Salaam Cultural Museum (SCM) is a charitable non-profit organization originally formed in February 1996 to gather and publish information on the Middle East and North Africa (MENA) and to promote understanding of the people, cultures, languages, religions, and lands of this region. For the last several years they have been collecting and distributing humanitarian aid and coordinating SCM Medical Missions to the region.

SCM Medical Missions not only sends doctors, nurses and humanitarian relief to the Zaatari Refugee Camp, the second largest in the world, but it also sends medical equipment, clothing, menstrual pads, shoes, quilts, school supplies and sports equipment. All these are proved free of charge to refugees.

I got involved with SCM Medical Missions when I found out that 100% of all the money donated goes to these programs. They have zero overhead, zero staff salaries, zero administration fees. Everything is volunteer and their accounting books are open for anyone to look over. They have grant writers to help find funds to cover operating costs and donors that cover the fees for the containers SCM fills with donated items.

A few months ago, one of the SCM board members offered space in Bellevue, Washington, across the street from Bellevue Park, to sell a few items, such as books and jewelry made by the refugee women in the SCM run educational and sewing training centers.

I offered to help get the souk started, since I had already helped set up a similar retail space for them in Seattle. For the past month, my family and I have been painting, building, and cleaning a 200 foot room to turn it into a second souk for SCM.

My daughters have given up their past weekends to helping paint. All the paint was donated.

Meanwhile, my husband built a custom cover for the pipes that were exposed. All the wood, nails and drywall were also donated.

We will be selling the beautiful handmade jewelry, along with traditional embroidered dresses and children’s literature that focus on refugees, diversity and marginalized people. I have been contacting publishers & authors to fill the shelves with diverse books. I decorated the souk’s front doors with the types of books I was searching for, while the mess was going on inside..

We will have the space for five weeks, but plan to take full advantage of it by celebrating Women’s History Month with activities each Saturday.

We will begin with a story time reading of a book, then followed by a free craft to take home.

Please help SCM Souk grow by liking the Facebook page. It will help you keep track of where we will be next month.

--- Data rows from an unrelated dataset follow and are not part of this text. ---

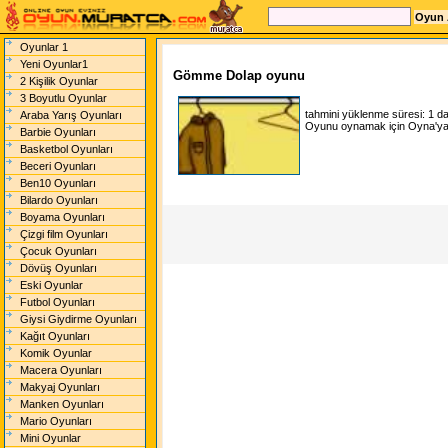
Oyunlar 1
Yeni Oyunlar1
Gömme Dolap oyunu
2 Kişilik Oyunlar
3 Boyutlu Oyunlar
tahmini yüklenme süresi:
1 d
Araba Yarış Oyunları
Oyunu oynamak için Oyna'ya t
Barbie Oyunları
Basketbol Oyunları
Beceri Oyunları
Ben10 Oyunları
Bilardo Oyunları
Boyama Oyunları
Çizgi film Oyunları
Çocuk Oyunları
Dövüş Oyunları
Eski Oyunlar
Futbol Oyunları
Giysi Giydirme Oyunları
Kağıt Oyunları
Komik Oyunlar
Macera Oyunları
Makyaj Oyunları
Manken Oyunları
Mario Oyunları
Mini Oyunlar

ACraftyArab Booth at MENAL Fest 2019 {Outing}

A Crafty Arab was honored to be asked to take part in the MENAL Festival, held at University of Washington, Bothell, located outside Seattle.

The Middle East and North African (MENA) Literature Festival provides a platform that magnifies MENA female voices, allowing them to be heard, and to engage with the public at large.

MENAL Fest featured Tatreez & Tea as the first annual keynote speakers for MENAL fest! This organization teaches about the centuries-old tradition of tatreez (the Arabic word for Palestinian embroidery) and the meanings it carries from generations past and today as a symbol of resilience.

I created a table with the following tutorials to teach about the MENA region.

There were a few other booths from the community as well.

The lecture was standing room only, overflowing so much I gave my booth chairs to others. Afterwards, I had a chance to take a photo with Wafa Ghnaim, the author of Tatreez & Tea: Embroidery and Storytelling in the Palestinian Diaspora and her mother, Feryal Abbasi-Ghnaim, a National Endowment for the Arts National Heritage Fellow. We are all wearing Palestinian thobes, an Arabic word for long, flowing garment, all hand embroidered with tatreez.

The next day, a workshop was help to learn how to embroidery and I was able to attend as a participant. I choose to work on a Tree of Life design with my favorite colors. I choose the most difficult design as I had cross stitched before, but I still was not able to finish it as I spent most of my time talking to my table mates. Here is the final project, finished at home.

I was so excited to be a part of this event, first to teach others about the Arab world, then to learn myself new things about the Arab world.